» **EXCERPT**:
------------------------------------

On 2025/7/9 01:01, Jan Kiszka wrote:
On 08.07.25 18:39, Jan Kiszka wrote:
On 08.07.25 17:57, Gao Xiang wrote:
On 2025/7/8 23:36, Gao Xiang wrote:
On 2025/7/8 23:32, Gao Xiang wrote:
On 2025/7/8 23:22, Jan Kiszka wrote:
On 08.07.25 17:12, Gao Xiang wrote:
Hi Jan,
On 2025/7/8 20:43, Jan Kiszka wrote:
On 08.07.25 14:41, Jan Kiszka wrote:
Hi all,
for some days, I'm trying to understand if we have an integration
issue
with erofs or rather some upstream bug. After playing with various
parameters, it rather looks like the latter:
$ ls -l erofs-dir/
total 132
-rwxr-xr-x 1 1000 users 132868 Jul 8 10:50 dash
(from Debian bookworm)
$ mkfs.erofs -z lz4hc erofs.img erofs-dir/
mkfs.erofs 1.8.6 (trixie version, but same happens with bookworm
1.5)
Build completed.
------
Filesystem UUID: aae0b2f0-4ee4-4850-af49-3c1aad7fa30c
Filesystem total blocks: 17 (of 4096-byte blocks)
Filesystem total inodes: 2
Filesystem total metadata blocks: 1
Filesystem total deduplicated bytes (of source files): 0
Now I have 6.15-rc5 and a defconfig-close setting for the 32-bit ARM
target BeagleBone Black. When booting into init=/bin/sh, then
running
# mount -t erofs /dev/mmcblk0p1 /mnt
erofs (device mmcblk0p1): mounted with root inode @ nid 36.
# /mnt/dash
Segmentation fault
Two extra quick questions:
- If the segfault happens, then if you run /mnt/dash again, does
segfault still happen?

------------------------------------

» **LISTED RECORDS**:
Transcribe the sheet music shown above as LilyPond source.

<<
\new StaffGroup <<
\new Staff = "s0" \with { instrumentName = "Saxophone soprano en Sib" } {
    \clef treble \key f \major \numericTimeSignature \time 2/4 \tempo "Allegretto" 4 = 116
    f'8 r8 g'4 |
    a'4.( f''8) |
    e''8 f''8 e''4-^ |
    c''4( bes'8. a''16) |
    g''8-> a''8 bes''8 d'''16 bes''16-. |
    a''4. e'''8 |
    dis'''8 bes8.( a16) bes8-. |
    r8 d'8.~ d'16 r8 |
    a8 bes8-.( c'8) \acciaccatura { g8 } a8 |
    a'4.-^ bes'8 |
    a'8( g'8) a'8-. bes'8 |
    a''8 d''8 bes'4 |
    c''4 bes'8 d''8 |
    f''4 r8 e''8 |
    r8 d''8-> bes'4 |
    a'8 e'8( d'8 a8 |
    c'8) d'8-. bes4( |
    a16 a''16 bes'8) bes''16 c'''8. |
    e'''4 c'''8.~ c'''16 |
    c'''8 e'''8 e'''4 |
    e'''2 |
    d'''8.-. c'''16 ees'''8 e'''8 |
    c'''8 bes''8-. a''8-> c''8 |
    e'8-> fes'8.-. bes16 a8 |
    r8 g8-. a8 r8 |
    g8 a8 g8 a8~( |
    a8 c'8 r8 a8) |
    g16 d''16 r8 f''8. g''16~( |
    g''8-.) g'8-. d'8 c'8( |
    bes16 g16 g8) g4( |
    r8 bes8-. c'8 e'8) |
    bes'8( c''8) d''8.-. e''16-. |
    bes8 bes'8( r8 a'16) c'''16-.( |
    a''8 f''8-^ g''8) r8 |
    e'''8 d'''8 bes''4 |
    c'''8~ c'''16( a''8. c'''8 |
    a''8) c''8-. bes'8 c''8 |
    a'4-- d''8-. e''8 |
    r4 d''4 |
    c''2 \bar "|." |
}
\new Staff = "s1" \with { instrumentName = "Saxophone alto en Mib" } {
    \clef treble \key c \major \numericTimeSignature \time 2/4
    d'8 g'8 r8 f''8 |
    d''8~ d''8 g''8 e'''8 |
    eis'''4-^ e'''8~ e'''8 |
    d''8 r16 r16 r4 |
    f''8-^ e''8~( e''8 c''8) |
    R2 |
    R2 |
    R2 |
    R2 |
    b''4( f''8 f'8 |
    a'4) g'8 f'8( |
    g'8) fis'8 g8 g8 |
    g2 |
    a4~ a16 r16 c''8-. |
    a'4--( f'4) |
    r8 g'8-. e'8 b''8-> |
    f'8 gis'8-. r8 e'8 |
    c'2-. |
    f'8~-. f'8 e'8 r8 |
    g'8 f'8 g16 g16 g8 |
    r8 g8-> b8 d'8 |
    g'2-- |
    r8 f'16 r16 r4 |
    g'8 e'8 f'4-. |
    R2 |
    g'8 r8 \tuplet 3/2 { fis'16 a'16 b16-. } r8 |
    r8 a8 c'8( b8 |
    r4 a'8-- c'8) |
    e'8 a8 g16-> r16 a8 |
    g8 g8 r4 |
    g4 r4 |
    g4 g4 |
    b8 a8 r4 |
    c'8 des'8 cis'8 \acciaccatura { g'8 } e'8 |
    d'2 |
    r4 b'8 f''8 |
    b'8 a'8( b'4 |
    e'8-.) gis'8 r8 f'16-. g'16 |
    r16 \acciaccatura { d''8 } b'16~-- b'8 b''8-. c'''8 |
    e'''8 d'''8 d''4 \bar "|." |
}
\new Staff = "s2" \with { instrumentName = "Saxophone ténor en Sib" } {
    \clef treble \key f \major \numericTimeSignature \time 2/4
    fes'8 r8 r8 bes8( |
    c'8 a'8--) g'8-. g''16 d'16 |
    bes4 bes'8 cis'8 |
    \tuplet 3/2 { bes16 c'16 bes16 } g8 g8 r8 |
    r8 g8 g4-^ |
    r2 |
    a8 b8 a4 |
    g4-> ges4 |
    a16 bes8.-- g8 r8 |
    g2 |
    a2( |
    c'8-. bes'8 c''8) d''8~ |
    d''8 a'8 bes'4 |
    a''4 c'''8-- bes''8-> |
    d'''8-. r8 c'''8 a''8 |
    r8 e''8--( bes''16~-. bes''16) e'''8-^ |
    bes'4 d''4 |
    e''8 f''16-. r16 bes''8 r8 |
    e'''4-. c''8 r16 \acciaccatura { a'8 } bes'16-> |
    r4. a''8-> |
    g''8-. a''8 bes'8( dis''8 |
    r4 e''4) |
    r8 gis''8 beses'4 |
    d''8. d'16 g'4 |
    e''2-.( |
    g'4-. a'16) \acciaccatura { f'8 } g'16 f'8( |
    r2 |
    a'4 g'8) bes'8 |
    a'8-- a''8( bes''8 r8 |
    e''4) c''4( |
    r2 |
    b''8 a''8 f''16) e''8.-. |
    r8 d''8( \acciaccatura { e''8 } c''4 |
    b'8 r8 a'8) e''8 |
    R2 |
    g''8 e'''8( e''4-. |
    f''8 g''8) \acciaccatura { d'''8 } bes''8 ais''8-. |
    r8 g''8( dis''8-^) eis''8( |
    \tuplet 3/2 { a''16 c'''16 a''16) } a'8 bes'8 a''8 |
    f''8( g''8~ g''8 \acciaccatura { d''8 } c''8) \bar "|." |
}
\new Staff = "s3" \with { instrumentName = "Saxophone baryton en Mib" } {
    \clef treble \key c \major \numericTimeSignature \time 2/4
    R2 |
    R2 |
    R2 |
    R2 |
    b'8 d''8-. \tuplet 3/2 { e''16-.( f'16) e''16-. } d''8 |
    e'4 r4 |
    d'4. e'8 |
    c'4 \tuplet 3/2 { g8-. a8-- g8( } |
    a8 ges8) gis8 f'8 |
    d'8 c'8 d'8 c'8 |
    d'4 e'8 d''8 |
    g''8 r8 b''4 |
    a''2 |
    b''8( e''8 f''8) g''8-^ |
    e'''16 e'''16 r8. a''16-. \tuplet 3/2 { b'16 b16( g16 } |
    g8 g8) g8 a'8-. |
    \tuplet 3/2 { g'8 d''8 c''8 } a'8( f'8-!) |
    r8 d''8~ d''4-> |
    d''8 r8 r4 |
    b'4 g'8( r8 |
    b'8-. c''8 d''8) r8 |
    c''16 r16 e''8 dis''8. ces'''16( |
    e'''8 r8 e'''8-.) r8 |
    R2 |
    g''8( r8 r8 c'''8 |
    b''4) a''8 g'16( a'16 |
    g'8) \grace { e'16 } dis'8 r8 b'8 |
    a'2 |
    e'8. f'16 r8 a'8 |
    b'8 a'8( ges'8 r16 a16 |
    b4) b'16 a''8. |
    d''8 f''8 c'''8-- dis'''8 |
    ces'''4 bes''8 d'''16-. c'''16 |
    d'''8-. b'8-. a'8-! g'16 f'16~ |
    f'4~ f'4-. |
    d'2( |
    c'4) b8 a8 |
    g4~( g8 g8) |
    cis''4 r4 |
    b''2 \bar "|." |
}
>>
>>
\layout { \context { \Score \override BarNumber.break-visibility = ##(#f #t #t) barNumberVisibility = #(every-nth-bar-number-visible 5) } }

------------------------------------

» **TASK BRIEF**: In the erofs thread, the writer leans toward an upstream bug rather than an integration issue. Explain in one to three sentences what led to that view.

» **RESPONSE**: The writer had spent several days trying to tell whether the problem was an integration issue with erofs or an upstream bug. After trying various parameters, the evidence pointed to an upstream bug.